--- PROBLEM STATEMENT ---
Read the entries below and pull out each line with the string "between".

--- DATASET RECORDS ---
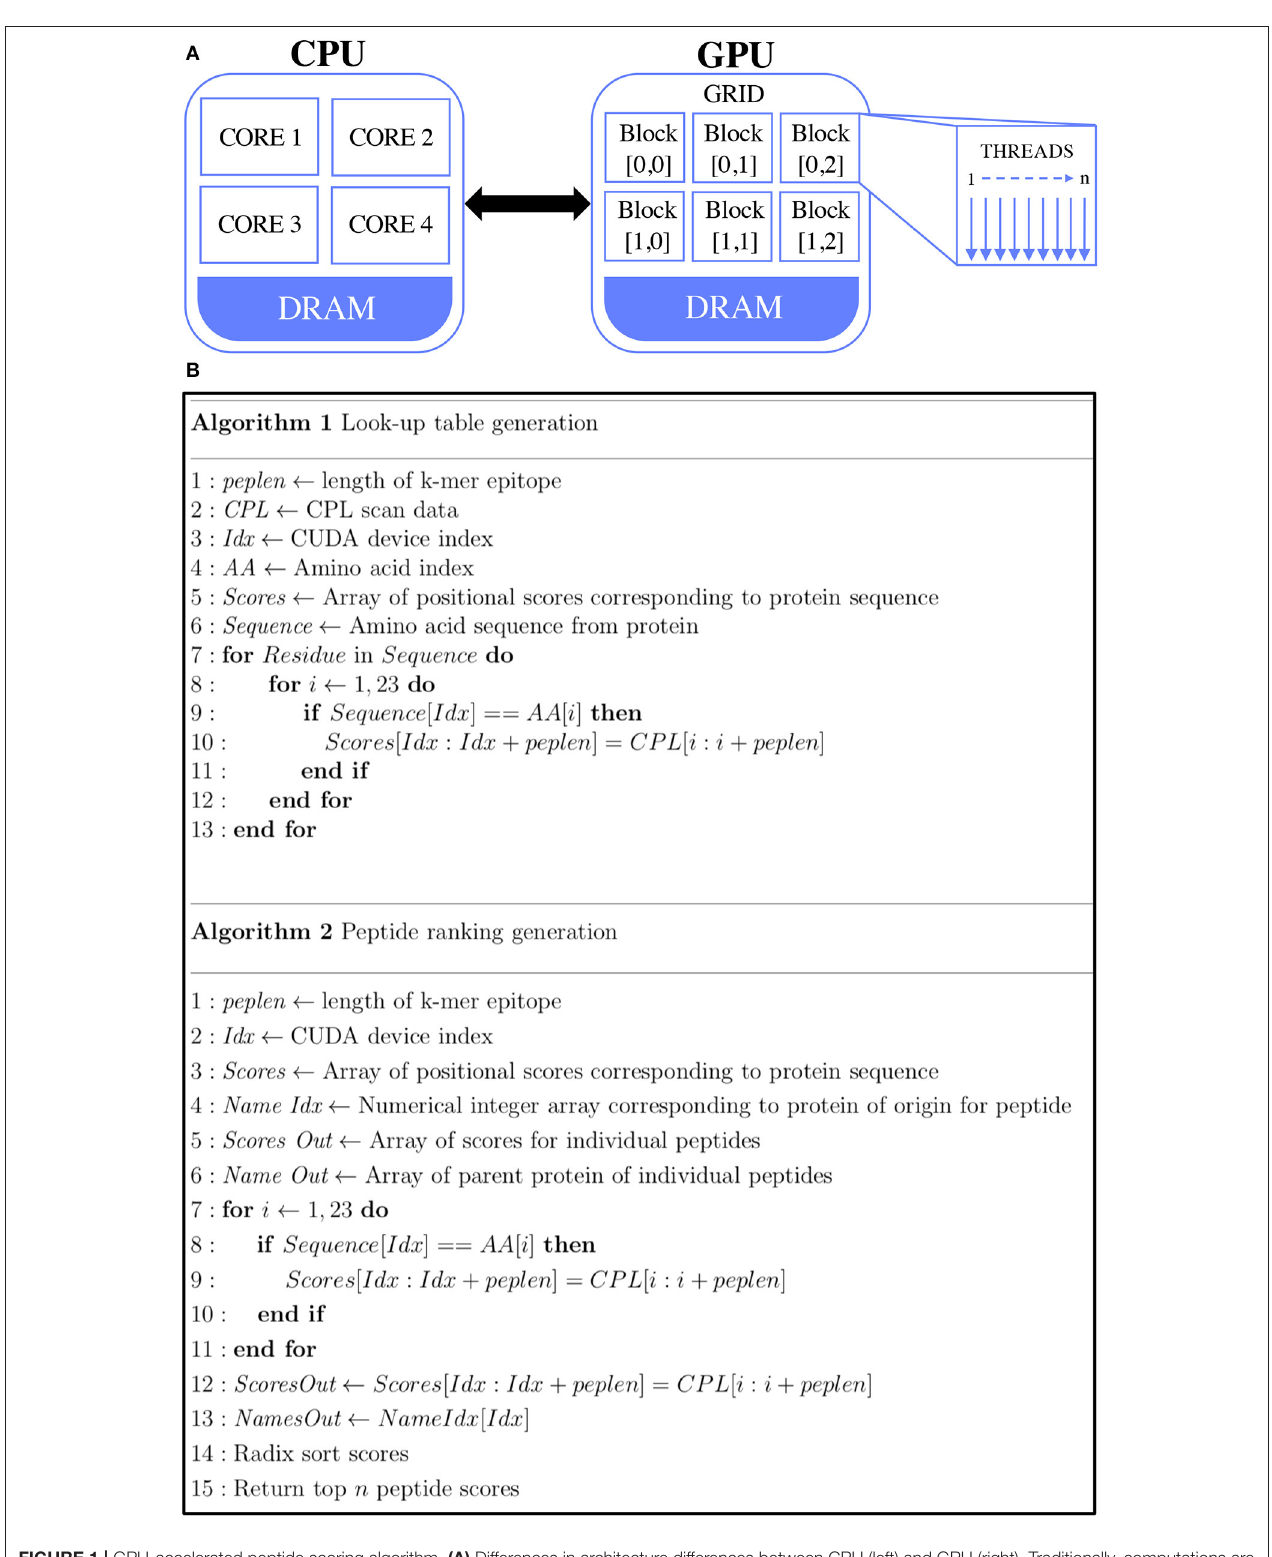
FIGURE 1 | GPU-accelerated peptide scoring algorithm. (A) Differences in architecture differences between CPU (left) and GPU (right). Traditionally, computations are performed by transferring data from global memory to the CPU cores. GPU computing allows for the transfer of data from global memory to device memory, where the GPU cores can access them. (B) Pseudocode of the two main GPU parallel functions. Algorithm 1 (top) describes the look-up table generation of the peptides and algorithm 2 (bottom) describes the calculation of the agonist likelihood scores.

* * *

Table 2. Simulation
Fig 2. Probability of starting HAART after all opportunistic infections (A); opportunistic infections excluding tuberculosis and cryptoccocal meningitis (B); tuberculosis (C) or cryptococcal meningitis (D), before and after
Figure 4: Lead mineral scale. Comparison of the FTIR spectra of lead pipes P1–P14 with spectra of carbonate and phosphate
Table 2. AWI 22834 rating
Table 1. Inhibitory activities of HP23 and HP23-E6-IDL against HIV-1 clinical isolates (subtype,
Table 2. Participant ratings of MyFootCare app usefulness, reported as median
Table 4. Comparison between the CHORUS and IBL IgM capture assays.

* * *

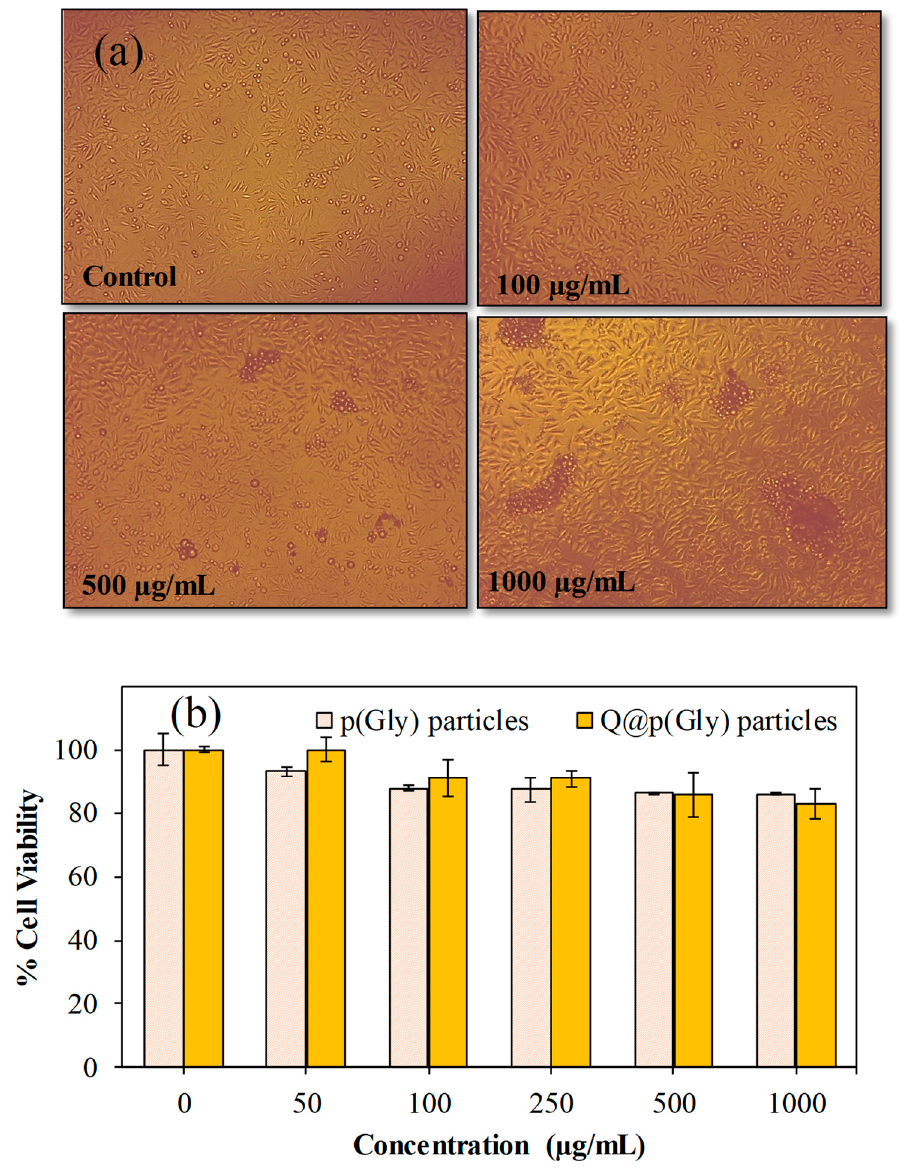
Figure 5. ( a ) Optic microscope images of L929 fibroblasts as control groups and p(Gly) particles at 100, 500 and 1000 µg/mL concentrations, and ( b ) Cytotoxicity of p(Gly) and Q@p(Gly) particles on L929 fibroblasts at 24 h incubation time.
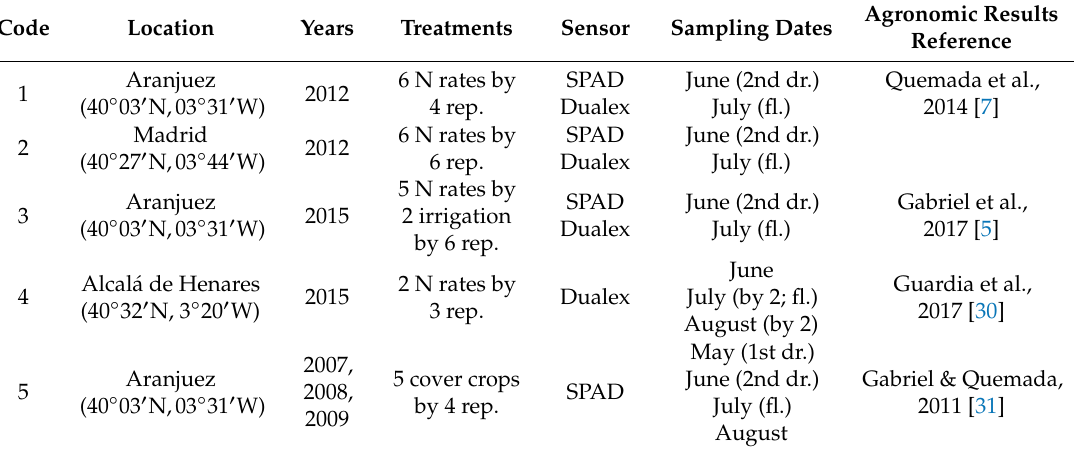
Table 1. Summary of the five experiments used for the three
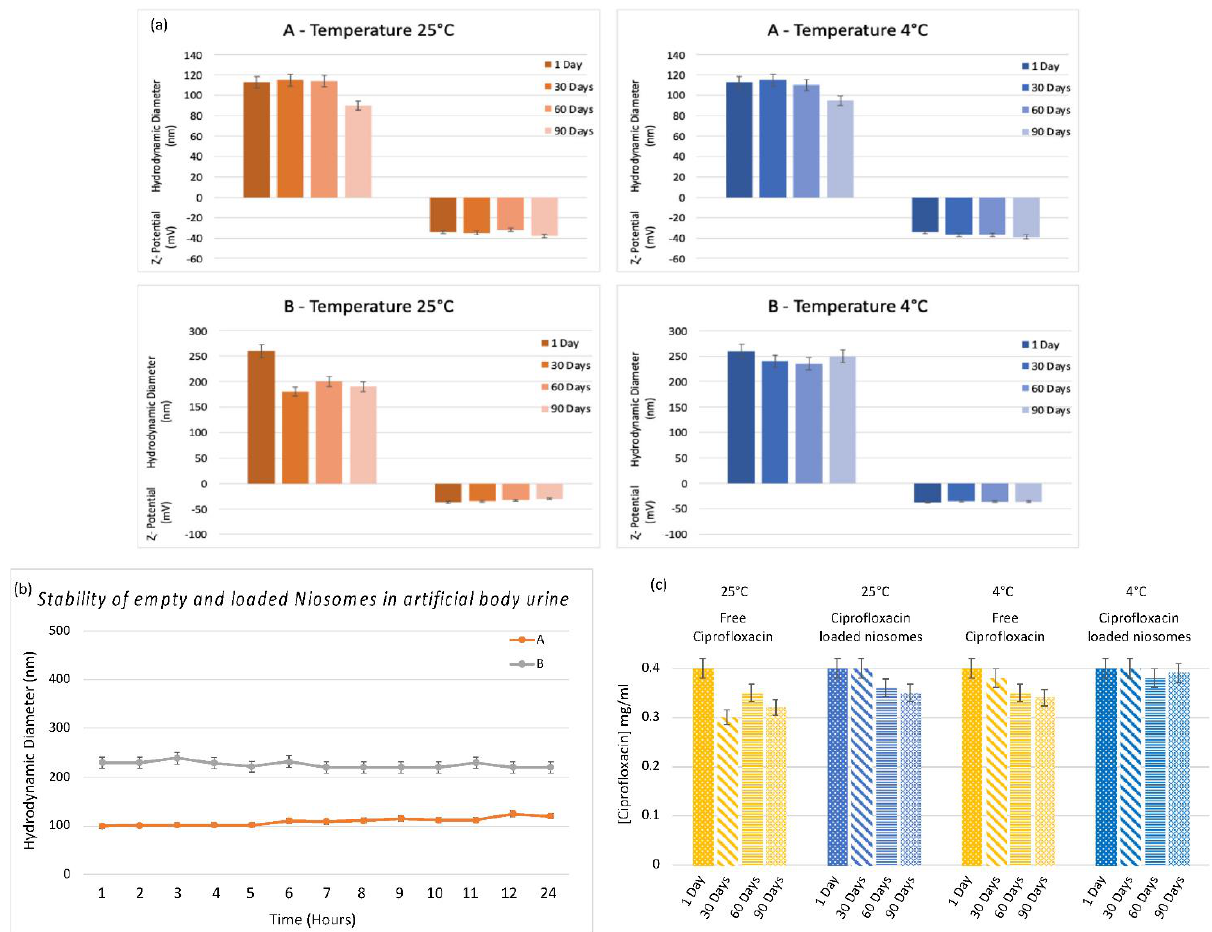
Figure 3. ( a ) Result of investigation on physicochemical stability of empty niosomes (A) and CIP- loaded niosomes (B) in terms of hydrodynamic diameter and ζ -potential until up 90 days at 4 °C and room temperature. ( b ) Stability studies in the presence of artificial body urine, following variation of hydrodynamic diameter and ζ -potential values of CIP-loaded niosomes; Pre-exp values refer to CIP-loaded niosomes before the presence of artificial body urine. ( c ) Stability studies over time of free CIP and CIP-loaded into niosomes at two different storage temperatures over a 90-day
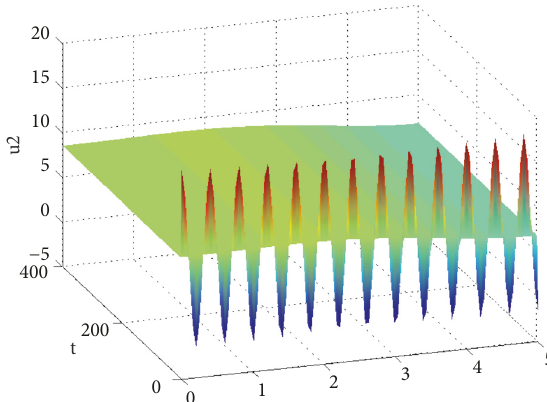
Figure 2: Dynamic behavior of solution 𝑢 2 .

--- RESULT FOR THIS EXERCISE ---
FIGURE 1 | GPU-accelerated peptide scoring algorithm. (A) Differences in architecture differences between CPU (left) and GPU (right). Traditionally, computations are performed by transferring data from global memory to the CPU cores. GPU computing allows for the transfer of data from global memory to device memory, where the GPU cores can access them. (B) Pseudocode of the two main GPU parallel functions. Algorithm 1 (top) describes the look-up table generation of the peptides and algorithm 2 (bottom) describes the calculation of the agonist likelihood scores.
Table 4. Comparison between the CHORUS and IBL IgM capture assays.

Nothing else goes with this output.